De bevoegdheid van Horas om boeten op te leggen.
5.17
Uit wat hiervoor is overwogen volgt dat het hof van oordeel is dat Horas van de vennootschap mag verlangen dat de winkel op de oorspronkelijk overeengekomen, nimmer veranderde, donderdagse koopavond tot 21.00 open is en overtredingen ook met een boete mag sanctioneren.
Het debat dat Horas in de memorie van antwoord heeft aangezwengeld over Koningsdag 2017 heeft niet geleid tot een aanpassing van de eis.
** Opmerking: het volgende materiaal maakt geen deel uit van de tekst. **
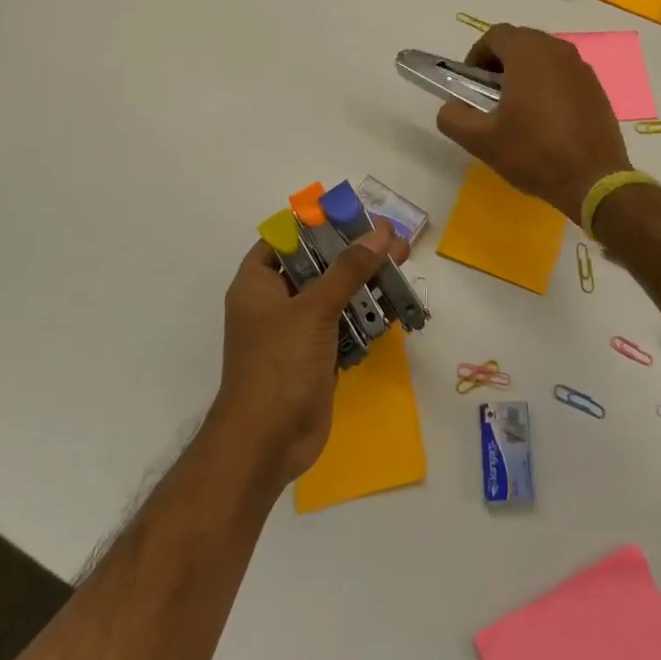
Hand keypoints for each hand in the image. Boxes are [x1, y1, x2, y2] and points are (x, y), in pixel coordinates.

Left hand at [209, 224, 407, 487]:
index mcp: (258, 284)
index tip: (354, 215)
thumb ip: (349, 269)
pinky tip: (396, 303)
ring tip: (403, 263)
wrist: (267, 445)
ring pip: (335, 294)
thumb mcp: (314, 309)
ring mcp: (296, 331)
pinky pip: (345, 323)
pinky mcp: (317, 355)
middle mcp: (275, 302)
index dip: (317, 224)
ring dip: (367, 281)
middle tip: (393, 240)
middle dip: (354, 251)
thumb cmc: (279, 366)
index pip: (284, 239)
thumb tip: (382, 232)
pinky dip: (367, 313)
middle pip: (317, 264)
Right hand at [435, 24, 631, 221]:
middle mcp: (557, 50)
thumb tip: (449, 109)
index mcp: (527, 53)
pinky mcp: (596, 87)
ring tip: (517, 107)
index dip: (477, 55)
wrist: (593, 179)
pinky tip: (546, 118)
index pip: (495, 35)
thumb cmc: (534, 152)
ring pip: (544, 56)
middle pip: (521, 41)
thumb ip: (454, 118)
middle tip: (489, 95)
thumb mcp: (482, 141)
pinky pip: (564, 73)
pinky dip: (549, 84)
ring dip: (525, 72)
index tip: (471, 83)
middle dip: (501, 62)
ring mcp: (581, 67)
Het hof volstaat met de opmerking dat Koningsdag niet is opgesomd in artikel 2 van de Winkeltijdenwet.
5.18
De koopzondag valt niet onder de reguliere openingstijden van een winkelcentrum in de zin van artikel 6 lid 4. Horas ontbeert naar 's hofs oordeel de bevoegdheid om de vennootschap voor te schrijven haar winkel regulier op elke vierde zondag van de maand open te houden tussen 12.00 en 17.00 uur, nog daargelaten dat daarover geen overleg met de vennootschap heeft plaatsgevonden nu een winkeliersvereniging in Winkelcentrum Paddepoel ontbreekt.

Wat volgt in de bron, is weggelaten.